#### Task prompt
Write out the items again, starting at the beginning of the items and ending at the line that contains "0.043273, 0.645129, -1.429158]]", swapping "images" for "pictures" and changing nothing else. Leave the pictures out.

Extracted entries: Begin

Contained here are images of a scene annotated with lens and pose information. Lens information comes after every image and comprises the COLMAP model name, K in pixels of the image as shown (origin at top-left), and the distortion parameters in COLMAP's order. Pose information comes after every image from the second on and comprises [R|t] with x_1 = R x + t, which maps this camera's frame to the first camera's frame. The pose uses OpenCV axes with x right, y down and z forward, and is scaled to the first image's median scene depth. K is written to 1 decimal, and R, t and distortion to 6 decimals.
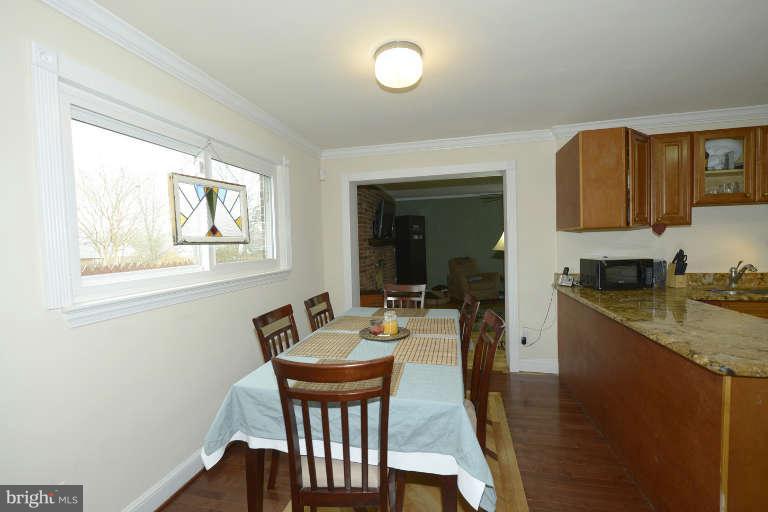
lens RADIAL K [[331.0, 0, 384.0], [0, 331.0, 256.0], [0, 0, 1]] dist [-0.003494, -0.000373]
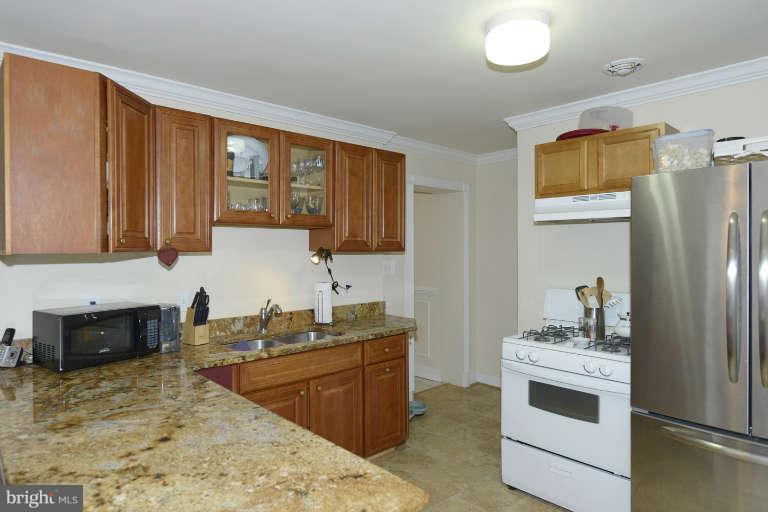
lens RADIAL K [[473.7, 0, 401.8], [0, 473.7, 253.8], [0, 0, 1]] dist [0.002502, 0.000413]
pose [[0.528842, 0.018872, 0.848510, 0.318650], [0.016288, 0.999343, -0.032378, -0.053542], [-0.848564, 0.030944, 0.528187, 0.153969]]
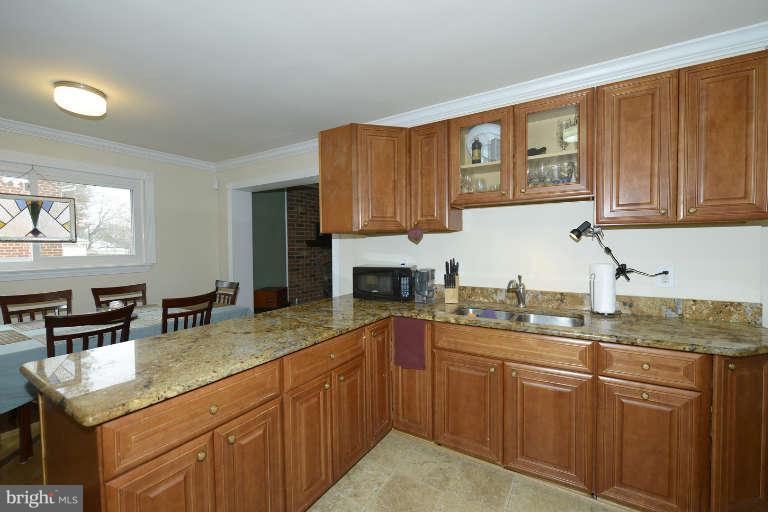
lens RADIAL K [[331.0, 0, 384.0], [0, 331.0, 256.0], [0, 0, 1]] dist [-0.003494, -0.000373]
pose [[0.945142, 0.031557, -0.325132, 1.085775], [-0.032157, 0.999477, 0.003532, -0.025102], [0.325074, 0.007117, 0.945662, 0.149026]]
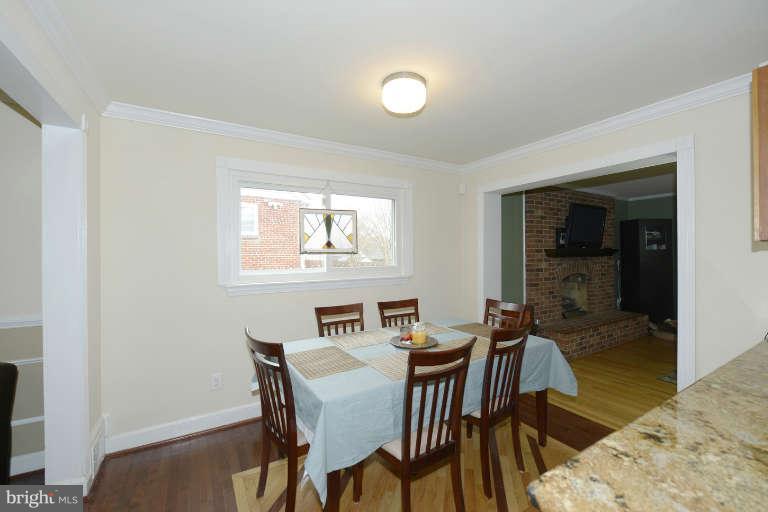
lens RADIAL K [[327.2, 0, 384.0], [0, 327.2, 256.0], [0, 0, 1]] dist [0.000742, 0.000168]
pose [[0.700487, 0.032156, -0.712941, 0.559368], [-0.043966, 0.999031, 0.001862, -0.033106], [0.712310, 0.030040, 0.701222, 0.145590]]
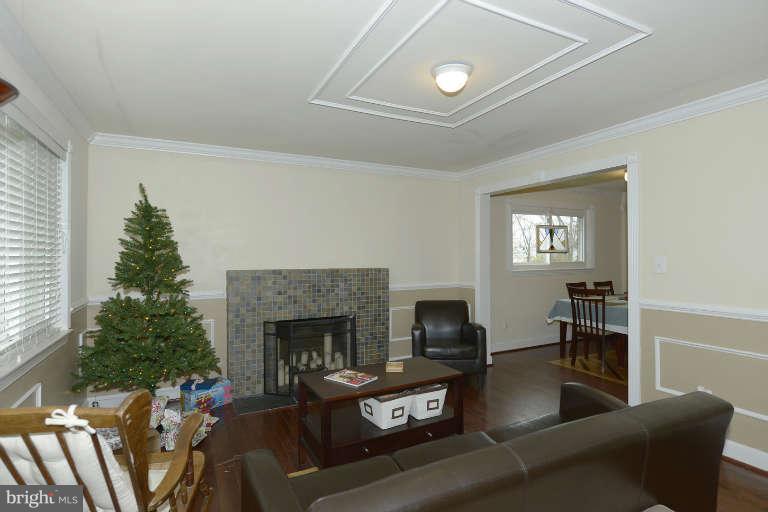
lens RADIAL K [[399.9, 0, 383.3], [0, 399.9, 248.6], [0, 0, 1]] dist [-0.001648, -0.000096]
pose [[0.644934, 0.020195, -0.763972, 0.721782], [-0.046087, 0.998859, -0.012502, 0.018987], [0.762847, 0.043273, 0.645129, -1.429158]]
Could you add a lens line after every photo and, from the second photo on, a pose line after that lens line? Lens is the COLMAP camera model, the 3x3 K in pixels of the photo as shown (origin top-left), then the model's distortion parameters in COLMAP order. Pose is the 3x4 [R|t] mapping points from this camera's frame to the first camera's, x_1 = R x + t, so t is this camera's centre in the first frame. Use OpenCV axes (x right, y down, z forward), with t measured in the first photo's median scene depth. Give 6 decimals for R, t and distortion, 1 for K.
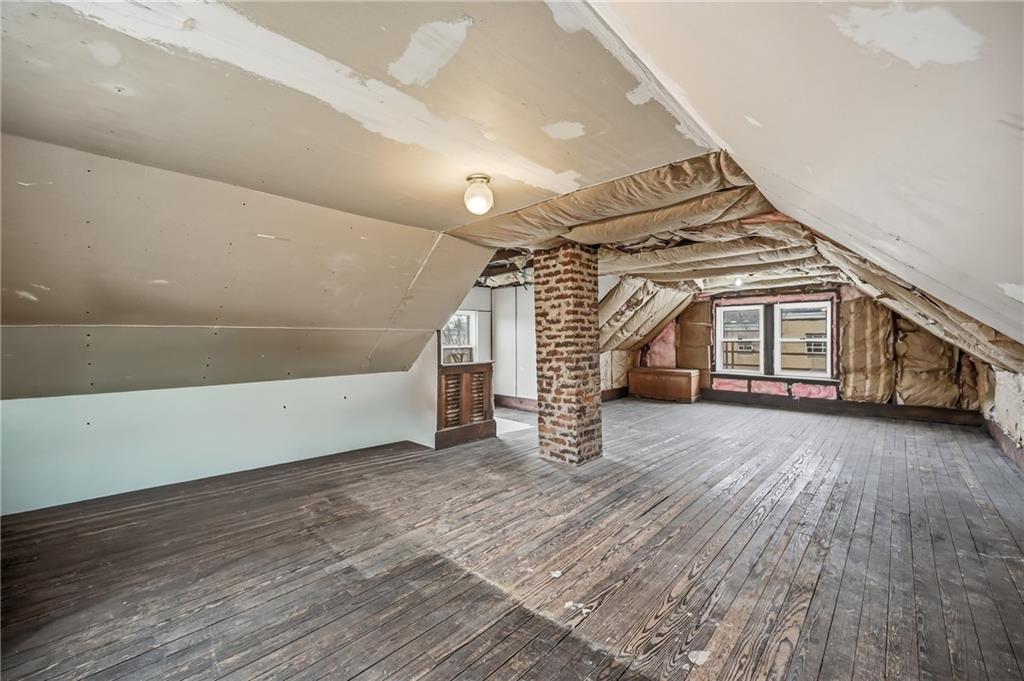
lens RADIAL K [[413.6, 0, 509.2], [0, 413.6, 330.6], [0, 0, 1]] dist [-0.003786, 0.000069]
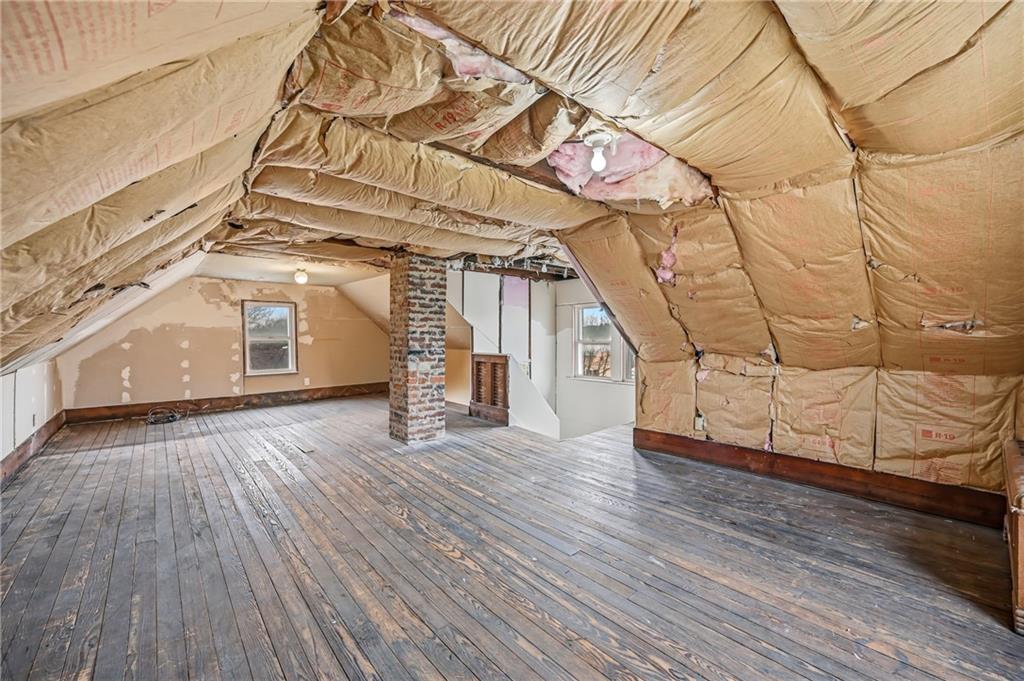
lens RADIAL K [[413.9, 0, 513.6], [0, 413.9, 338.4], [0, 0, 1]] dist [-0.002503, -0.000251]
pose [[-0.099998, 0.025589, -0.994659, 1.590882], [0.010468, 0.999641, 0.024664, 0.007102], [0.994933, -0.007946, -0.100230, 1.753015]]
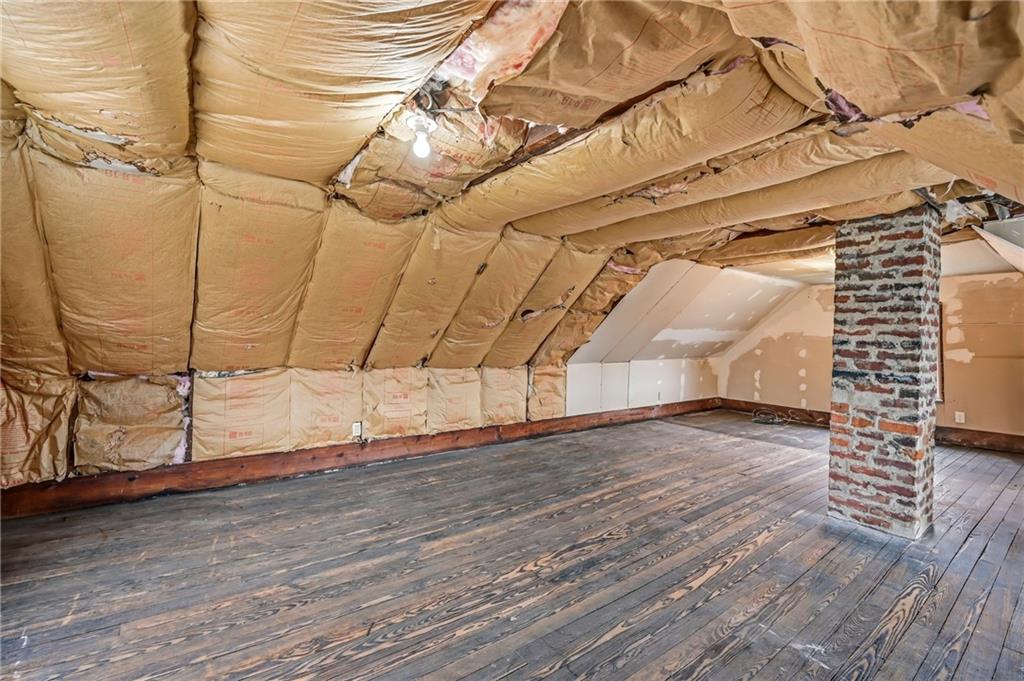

Extracted entries: End

#### Answer area
Contained here are pictures of a scene annotated with lens and pose information. Lens information comes after every image and comprises the COLMAP model name, K in pixels of the image as shown (origin at top-left), and the distortion parameters in COLMAP's order. Pose information comes after every image from the second on and comprises [R|t] with x_1 = R x + t, which maps this camera's frame to the first camera's frame. The pose uses OpenCV axes with x right, y down and z forward, and is scaled to the first image's median scene depth. K is written to 1 decimal, and R, t and distortion to 6 decimals.
lens RADIAL K [[331.0, 0, 384.0], [0, 331.0, 256.0], [0, 0, 1]] dist [-0.003494, -0.000373]
lens RADIAL K [[473.7, 0, 401.8], [0, 473.7, 253.8], [0, 0, 1]] dist [0.002502, 0.000413]
pose [[0.528842, 0.018872, 0.848510, 0.318650], [0.016288, 0.999343, -0.032378, -0.053542], [-0.848564, 0.030944, 0.528187, 0.153969]]
lens RADIAL K [[331.0, 0, 384.0], [0, 331.0, 256.0], [0, 0, 1]] dist [-0.003494, -0.000373]
pose [[0.945142, 0.031557, -0.325132, 1.085775], [-0.032157, 0.999477, 0.003532, -0.025102], [0.325074, 0.007117, 0.945662, 0.149026]]
lens RADIAL K [[327.2, 0, 384.0], [0, 327.2, 256.0], [0, 0, 1]] dist [0.000742, 0.000168]
pose [[0.700487, 0.032156, -0.712941, 0.559368], [-0.043966, 0.999031, 0.001862, -0.033106], [0.712310, 0.030040, 0.701222, 0.145590]]
lens RADIAL K [[399.9, 0, 383.3], [0, 399.9, 248.6], [0, 0, 1]] dist [-0.001648, -0.000096]
pose [[0.644934, 0.020195, -0.763972, 0.721782], [-0.046087, 0.998859, -0.012502, 0.018987], [0.762847, 0.043273, 0.645129, -1.429158]]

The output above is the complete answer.